According to his father the boy was later found to have injuries to his face, chest and hands. Basketball is a rough game these days, it appears.
There is an interesting legal point here. Clearly the original game was a possible violation of the anti-COVID rules. On the other hand all the players except the two ball owners had either left or did so when the police arrived.
So it would appear that at that point no offence was being committed. Two people is the limit. The remaining two were perfectly entitled to remain on the scene to retrieve their ball, or for any other lawful purpose. You have to wonder why the cops concerned thought it necessary to have any interaction with them at all.
Later police statement: “The 15-year-old became emotional when officers stopped and searched him, leading the teenager to assault two officers with his hands.” So there was a stop and search? What, one wonders, was the justification for that? At what point did the officers say they were officers? Did they show a warrant card or two?
Well no doubt all this will be a matter for a magistrate, if it gets that far. The thing that set off my bullshit detector was the “three plainclothes officers”.
I have personally been the subject of occasional public complaints, a normal hazard for Hong Kong bagpipers. The police people who turned up were invariably polite, friendly, sympathetic … and in uniform.
It is nice to know that police take complaints about violations of the COVID rules seriously, but difficult to believe that even in these manpower-stretched days the normal response is to borrow three detectives from the CID.
Was this, one wonders, a case in which the complaining “members of the public” were also the investigating officers?
Whatever the truth of these matters it seems there are a couple of principles which our hard-stretched law-enforcers may be neglecting.

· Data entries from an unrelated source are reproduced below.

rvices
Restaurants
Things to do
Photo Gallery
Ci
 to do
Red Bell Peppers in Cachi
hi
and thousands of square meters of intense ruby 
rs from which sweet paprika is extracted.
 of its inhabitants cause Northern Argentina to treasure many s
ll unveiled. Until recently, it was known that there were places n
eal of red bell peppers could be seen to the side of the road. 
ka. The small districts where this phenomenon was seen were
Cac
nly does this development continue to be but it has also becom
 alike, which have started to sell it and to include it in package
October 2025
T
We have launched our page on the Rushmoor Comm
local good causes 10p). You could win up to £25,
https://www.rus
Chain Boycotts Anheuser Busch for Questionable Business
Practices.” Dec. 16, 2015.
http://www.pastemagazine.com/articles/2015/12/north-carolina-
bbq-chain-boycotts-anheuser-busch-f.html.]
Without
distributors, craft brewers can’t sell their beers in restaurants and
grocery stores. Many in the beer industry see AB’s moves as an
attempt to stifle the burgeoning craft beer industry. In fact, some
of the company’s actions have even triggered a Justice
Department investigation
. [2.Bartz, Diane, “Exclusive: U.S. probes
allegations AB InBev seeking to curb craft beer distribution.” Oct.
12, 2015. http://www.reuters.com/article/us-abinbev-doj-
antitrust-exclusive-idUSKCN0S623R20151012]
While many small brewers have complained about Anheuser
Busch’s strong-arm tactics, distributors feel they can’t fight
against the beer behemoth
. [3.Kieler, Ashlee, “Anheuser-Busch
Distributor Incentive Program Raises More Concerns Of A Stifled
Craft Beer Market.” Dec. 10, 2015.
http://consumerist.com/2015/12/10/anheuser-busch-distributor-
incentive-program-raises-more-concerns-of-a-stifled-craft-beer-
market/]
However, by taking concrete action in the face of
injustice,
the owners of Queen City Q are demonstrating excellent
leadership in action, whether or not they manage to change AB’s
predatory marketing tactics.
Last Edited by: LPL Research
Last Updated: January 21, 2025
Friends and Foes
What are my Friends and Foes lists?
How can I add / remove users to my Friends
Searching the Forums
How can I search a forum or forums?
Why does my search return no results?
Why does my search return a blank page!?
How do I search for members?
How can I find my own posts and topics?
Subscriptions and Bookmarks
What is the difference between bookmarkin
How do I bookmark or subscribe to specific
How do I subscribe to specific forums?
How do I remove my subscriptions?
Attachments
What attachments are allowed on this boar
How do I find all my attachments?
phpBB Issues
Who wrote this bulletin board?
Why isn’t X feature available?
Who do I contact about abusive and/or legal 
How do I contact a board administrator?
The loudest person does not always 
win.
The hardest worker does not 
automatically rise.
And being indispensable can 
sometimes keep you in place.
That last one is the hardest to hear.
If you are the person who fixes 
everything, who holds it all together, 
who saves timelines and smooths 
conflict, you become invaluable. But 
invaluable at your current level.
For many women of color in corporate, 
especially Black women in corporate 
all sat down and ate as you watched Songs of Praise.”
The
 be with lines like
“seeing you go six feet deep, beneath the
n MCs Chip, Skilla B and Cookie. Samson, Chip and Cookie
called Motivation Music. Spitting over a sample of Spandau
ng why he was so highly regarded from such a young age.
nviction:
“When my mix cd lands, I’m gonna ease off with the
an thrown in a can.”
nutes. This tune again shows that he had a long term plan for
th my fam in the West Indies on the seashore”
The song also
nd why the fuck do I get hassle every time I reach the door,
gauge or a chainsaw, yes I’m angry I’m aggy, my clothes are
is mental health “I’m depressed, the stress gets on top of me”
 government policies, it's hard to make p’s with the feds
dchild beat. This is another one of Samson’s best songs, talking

The first one is that the default rule for interactions between the police and the public is and must involve the policeman or police woman being in uniform. We all understand that there are occasions and purposes for which the uniform is unnecessary and even impossible, but the general rule should be that a police person looks like a police person.
If the police person is not so uniformed, it would be nice to think that the production of a warrant card at the outset was a must. Nice, but a bit optimistic. I noticed in another case last week a young man arrested by a plainclothes policeman explained his reluctance to be arrested as being the result of the arresting individual’s repeated refusal to show his warrant card. The magistrate dismissed asking to see the card as a “way of wasting time”.
Similarly in the case of Samuel Bickett, still sub judice so we shall not go into details, the magistrate was quite happy to make up excuses for a policeman in plainclothes who had not only refused to show his warrant card but repeatedly denied he was a member of the force.
This sort of thing is not conducive to warm police-public relations.
So, uniforms if possible, please. It must follow, I think, that when a police person is not in uniform he or she should show considerable restraint in attempting activities which involve potentially abrasive interactions with unsuspecting members of the public. People do “become emotional” when subjected to duress by strangers. Law-abiding citizens respect the uniform.
Of course we all understand the merits of the saying that “a policeman is never off-duty”. We do not expect off-duty or plainclothes police to stand idly by if they come across a bank robbery or a murder in progress. But children playing on a basketball court?